Directions for this task
Please extract every line of text from the listing below word for word, omitting the pictures.

(Chart comprehension data)
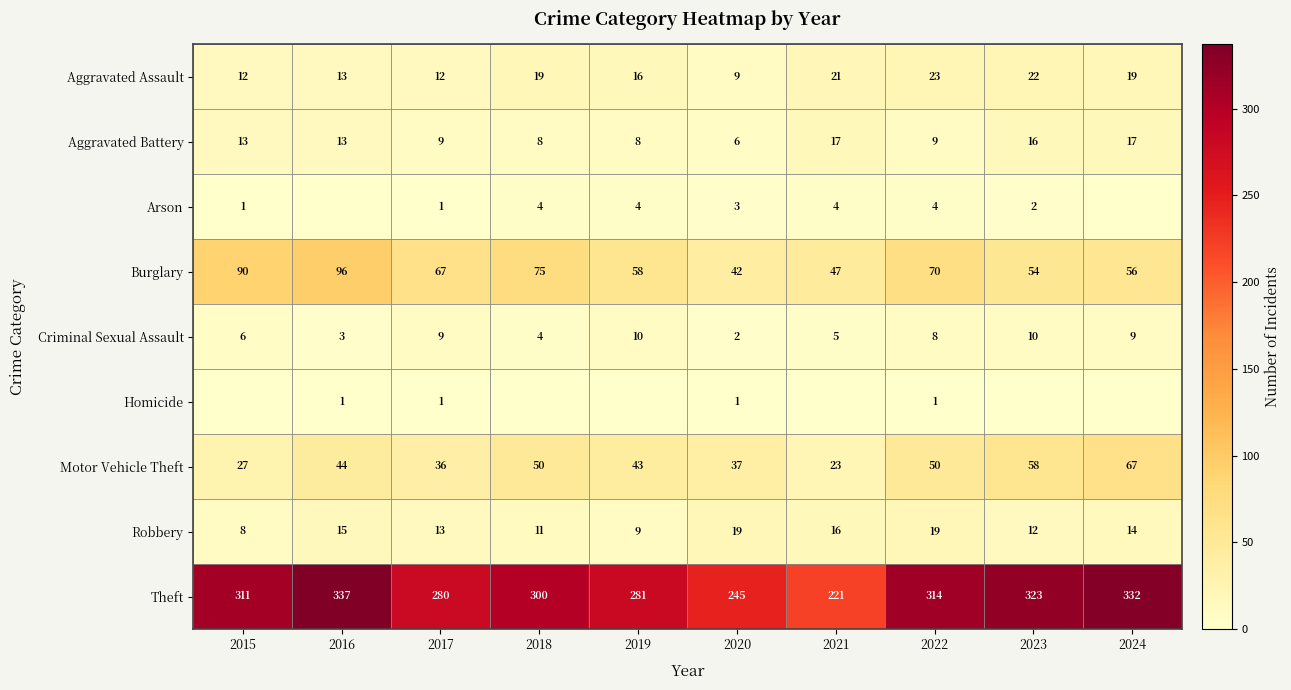

What is the sum of the Criminal Sexual Assault values at 2021 and 2019?

15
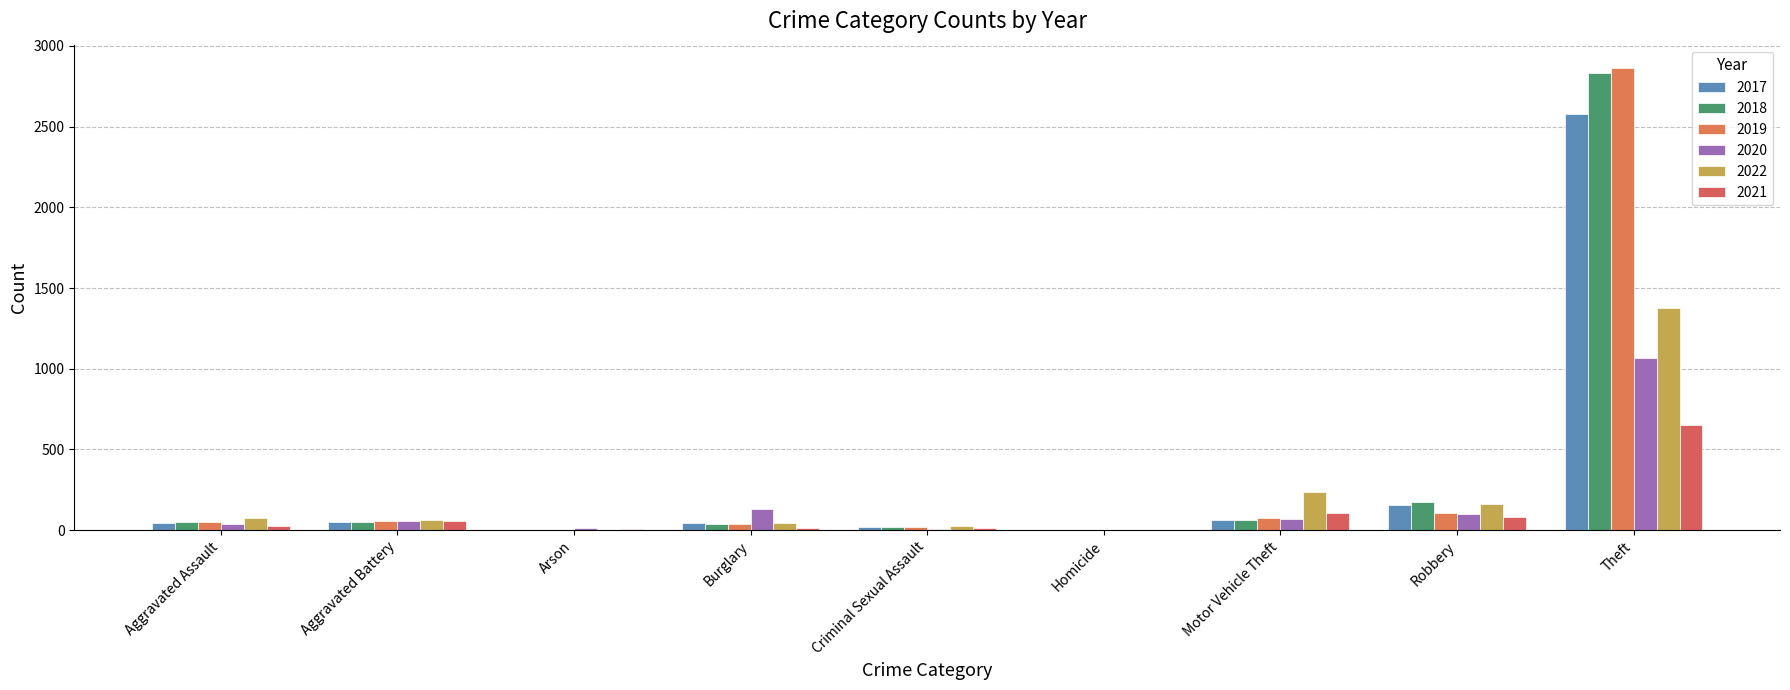

How many series are shown in this chart?

6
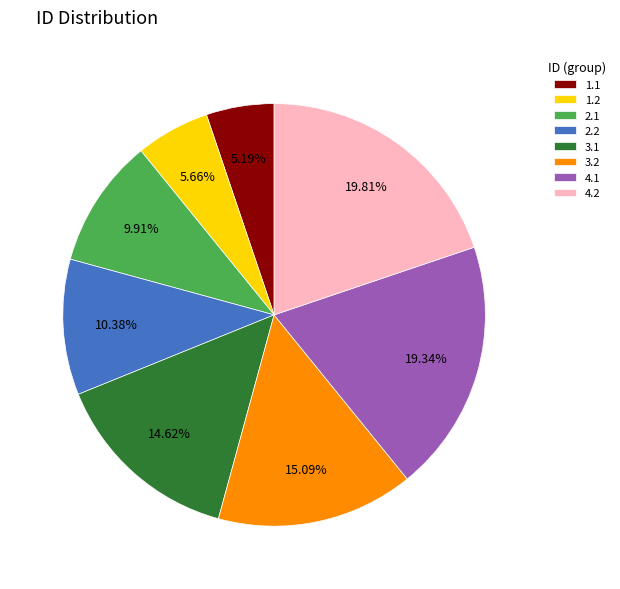

Combined, do 4.2 and 2.2 account for over 50%?

No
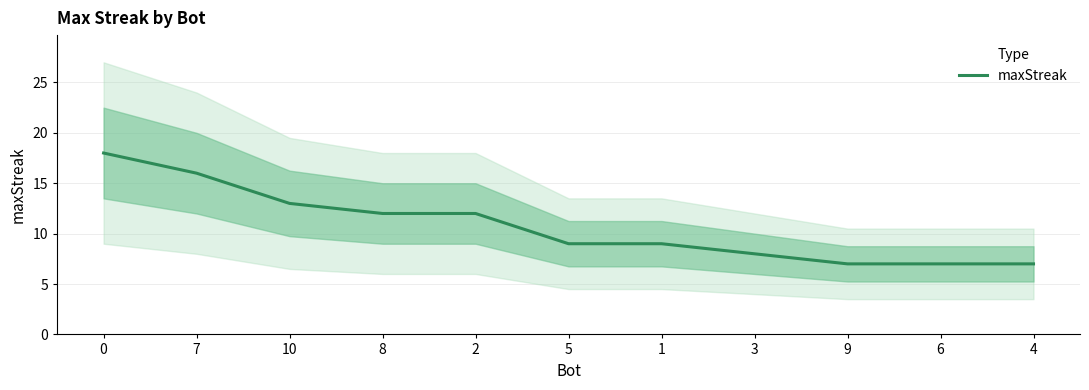

What position from the left is 9?

9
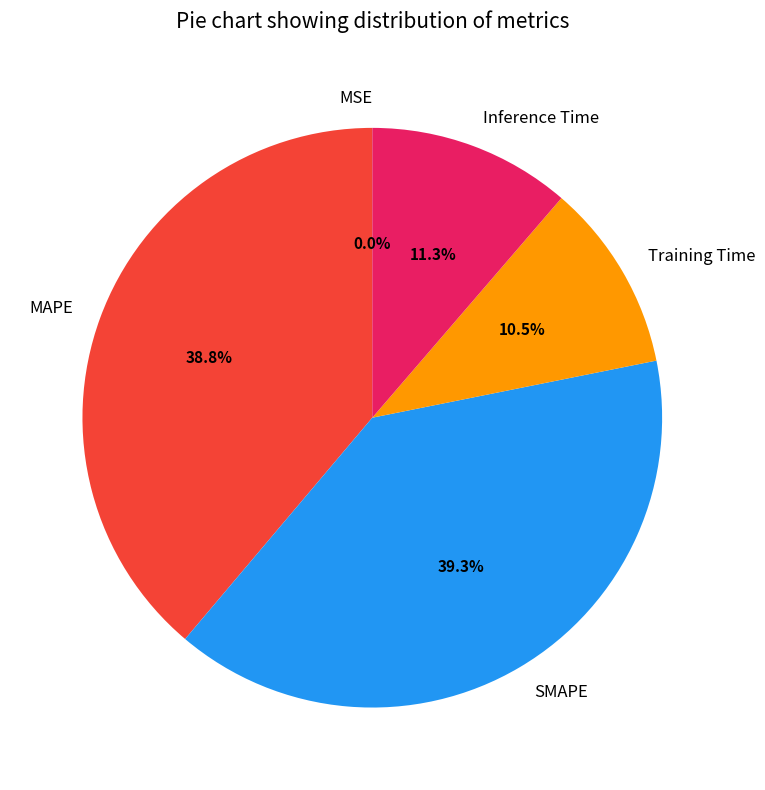

Is there a majority slice in this chart?

No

Response area
What is the sum of the Criminal Sexual Assault values at 2021 and 2019?

15

How many series are shown in this chart?

6

Combined, do 4.2 and 2.2 account for over 50%?

No

What position from the left is 9?

9

Is there a majority slice in this chart?

No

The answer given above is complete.